For a nested for loop, can the case of unknown number of loops be as fast as the case of known number of loops?
Here are some old answers: variable nested for loops
Is BugMeNot2013's answer as fast as possible?

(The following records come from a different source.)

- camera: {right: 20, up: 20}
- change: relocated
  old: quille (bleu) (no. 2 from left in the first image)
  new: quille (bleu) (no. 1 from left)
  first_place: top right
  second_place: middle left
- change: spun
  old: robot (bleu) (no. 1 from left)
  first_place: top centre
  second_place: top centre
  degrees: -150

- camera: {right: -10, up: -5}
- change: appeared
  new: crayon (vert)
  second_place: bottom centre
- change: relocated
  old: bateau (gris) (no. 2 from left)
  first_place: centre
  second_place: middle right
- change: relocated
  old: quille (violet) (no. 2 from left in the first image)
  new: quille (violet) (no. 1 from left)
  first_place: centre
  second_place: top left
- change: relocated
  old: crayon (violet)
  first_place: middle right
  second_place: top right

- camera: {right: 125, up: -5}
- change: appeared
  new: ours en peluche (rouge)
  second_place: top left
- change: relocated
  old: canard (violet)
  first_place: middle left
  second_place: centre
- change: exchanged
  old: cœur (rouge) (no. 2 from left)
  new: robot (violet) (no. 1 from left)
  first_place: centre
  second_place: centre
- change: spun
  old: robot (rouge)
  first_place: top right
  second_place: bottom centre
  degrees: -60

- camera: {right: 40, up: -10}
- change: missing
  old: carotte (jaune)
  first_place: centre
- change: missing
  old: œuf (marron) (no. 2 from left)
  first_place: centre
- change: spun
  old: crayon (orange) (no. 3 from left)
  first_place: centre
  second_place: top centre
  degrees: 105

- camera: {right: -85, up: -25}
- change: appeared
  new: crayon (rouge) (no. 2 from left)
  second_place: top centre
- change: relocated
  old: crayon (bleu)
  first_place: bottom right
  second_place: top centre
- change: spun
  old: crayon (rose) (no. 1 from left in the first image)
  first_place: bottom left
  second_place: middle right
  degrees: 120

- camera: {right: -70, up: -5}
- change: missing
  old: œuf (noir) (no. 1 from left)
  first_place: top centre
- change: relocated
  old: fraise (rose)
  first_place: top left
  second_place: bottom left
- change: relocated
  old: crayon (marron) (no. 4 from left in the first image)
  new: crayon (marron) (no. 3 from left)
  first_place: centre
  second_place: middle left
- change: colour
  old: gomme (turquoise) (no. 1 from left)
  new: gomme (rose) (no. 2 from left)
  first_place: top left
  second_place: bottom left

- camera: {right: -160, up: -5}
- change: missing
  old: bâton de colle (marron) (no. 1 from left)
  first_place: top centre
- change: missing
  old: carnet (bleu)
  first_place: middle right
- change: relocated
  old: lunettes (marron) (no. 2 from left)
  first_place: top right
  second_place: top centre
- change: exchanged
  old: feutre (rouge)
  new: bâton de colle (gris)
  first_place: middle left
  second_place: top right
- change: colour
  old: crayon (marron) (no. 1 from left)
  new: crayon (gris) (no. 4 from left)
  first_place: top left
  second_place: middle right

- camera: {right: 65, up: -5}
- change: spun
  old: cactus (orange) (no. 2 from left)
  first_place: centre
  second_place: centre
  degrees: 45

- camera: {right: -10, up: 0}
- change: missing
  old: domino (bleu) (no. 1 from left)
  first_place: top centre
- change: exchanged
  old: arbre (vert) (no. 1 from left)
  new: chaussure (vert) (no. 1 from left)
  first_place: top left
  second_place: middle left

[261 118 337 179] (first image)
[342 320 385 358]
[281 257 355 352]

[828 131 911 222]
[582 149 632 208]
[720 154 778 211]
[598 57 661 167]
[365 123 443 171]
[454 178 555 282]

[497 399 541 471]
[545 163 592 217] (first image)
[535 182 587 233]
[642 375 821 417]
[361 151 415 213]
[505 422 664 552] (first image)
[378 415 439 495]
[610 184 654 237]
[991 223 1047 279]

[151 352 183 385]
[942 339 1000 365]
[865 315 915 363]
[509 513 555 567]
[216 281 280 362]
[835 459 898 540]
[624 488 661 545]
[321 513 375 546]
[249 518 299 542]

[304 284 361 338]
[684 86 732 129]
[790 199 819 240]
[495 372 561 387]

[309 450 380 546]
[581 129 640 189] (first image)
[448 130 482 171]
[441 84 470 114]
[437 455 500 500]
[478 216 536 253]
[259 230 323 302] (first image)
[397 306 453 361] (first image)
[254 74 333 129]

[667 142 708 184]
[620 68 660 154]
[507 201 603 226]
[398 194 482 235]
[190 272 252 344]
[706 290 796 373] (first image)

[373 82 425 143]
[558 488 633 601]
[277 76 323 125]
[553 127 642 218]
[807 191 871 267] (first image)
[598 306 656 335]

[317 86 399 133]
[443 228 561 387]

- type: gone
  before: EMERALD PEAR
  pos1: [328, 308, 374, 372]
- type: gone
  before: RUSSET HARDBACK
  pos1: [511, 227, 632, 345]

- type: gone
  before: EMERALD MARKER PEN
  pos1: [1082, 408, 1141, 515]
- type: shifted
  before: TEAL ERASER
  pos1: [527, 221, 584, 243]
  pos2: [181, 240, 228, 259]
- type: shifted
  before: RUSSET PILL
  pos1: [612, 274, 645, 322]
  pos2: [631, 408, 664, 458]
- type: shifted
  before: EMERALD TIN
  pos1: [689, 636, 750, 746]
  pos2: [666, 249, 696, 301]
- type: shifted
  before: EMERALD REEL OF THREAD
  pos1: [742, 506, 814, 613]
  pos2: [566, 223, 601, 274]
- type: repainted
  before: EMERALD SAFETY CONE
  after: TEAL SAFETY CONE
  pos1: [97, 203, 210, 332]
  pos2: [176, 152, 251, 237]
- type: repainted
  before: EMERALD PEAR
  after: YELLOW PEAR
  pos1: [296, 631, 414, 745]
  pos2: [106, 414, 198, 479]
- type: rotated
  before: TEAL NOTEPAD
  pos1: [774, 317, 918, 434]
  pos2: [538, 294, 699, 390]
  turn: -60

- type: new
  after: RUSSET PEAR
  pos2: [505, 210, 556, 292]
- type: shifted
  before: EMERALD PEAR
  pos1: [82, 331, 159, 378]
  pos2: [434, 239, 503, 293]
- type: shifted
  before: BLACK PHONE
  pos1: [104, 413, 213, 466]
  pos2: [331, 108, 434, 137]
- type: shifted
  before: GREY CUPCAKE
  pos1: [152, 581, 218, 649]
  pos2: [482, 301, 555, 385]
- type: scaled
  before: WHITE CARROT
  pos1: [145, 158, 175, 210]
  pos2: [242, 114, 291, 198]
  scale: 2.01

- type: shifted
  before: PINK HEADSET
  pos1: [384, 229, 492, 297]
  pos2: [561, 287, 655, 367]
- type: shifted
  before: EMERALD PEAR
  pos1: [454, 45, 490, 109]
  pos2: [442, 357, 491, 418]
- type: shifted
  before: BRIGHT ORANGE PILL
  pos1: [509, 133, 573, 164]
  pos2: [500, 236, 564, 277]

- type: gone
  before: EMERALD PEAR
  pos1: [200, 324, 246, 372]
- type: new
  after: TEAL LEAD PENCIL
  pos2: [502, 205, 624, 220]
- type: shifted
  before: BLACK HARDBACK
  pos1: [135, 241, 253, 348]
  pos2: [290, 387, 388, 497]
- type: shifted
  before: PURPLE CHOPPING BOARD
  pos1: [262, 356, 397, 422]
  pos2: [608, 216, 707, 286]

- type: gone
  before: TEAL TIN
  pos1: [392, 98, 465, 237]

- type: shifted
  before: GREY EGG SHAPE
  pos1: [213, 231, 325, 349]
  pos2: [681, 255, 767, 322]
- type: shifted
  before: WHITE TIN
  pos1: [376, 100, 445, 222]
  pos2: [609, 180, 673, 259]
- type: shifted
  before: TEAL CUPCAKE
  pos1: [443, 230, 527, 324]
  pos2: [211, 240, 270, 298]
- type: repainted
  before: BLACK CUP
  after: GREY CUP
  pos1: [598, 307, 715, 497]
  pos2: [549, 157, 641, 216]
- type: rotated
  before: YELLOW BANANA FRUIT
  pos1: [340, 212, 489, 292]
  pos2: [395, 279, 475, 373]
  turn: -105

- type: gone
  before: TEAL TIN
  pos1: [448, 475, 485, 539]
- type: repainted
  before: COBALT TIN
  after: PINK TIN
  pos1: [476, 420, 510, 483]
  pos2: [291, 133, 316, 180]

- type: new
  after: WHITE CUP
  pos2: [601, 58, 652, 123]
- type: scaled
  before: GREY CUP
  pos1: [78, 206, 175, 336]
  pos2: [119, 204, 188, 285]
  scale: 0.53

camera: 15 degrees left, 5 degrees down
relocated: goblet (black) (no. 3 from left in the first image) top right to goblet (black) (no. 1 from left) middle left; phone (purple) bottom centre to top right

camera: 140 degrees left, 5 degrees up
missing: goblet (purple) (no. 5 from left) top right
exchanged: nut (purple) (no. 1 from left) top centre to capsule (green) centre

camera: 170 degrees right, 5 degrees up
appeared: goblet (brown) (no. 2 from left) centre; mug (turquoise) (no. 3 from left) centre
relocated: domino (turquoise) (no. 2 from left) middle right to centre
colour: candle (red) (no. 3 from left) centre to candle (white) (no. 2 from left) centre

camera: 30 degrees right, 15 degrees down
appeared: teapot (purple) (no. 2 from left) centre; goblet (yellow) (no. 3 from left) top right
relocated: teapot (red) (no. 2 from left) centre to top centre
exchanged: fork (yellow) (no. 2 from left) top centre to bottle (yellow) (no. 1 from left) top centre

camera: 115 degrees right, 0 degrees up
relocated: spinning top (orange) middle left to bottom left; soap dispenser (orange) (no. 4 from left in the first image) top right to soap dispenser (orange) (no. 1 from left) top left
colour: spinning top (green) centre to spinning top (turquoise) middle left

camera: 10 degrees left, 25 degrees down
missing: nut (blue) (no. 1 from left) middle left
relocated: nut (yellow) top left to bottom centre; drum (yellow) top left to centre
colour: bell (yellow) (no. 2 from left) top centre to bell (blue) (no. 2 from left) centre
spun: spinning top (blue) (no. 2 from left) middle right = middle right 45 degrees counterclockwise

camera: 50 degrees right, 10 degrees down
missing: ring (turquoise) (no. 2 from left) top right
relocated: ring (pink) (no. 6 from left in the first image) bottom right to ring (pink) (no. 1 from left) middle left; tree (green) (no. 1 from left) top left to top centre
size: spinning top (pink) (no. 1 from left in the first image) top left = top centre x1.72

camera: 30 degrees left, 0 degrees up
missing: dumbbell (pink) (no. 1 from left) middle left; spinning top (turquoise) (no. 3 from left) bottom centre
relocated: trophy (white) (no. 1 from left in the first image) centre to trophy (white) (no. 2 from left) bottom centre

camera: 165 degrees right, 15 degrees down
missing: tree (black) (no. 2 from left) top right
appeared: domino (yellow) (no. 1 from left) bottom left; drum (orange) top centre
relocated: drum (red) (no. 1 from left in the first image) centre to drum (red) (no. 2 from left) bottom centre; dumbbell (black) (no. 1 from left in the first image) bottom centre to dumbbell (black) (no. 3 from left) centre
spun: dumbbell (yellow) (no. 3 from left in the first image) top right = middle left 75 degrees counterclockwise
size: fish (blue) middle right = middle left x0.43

Here are my attempts. https://godbolt.org/g/W4KSlC
code:
#include <iostream>
inline void loop(int depth, int max_depth,
int* s, int* st, int* c, int* A){
//s = shape
//st = stride
//c = counter
if (depth != max_depth){
for(c[depth] = 0; c[depth] < s[depth]; ++c[depth]){
loop(depth+1, max_depth, s, st, c, A);
}
} else {
A[st[0]*c[0] + st[1]*c[1] + st[2]*c[2]]*=2;
}
}
int main(void){
int A[100];
int s[] = {2,5,10};
int st[] = {50,10,1};
int c[] = {0,0,0};
//Version 1.
for(c[0] = 0; c[0] < s[0]; ++c[0])
for(c[1] = 0; c[1] < s[1]; ++c[1])
for(c[2] = 0; c[2] < s[2]; ++c[2])
A[st[0]*c[0] + st[1]*c[1] + st[2]*c[2]]*=2;
//Version 2
//(this should be fastest)
int size = s[0]*s[1]*s[2];
for(int i = 0; i < size; ++i) A[i] *= 2;
//Version 3 (fail. so many function calls...)
loop(0, 2, s, st, c, A);
for(int i = 0; i < 100; ++i) std::cout << A[i];
}
GCC godbolt shows the recurive function loop makes lots of function calls.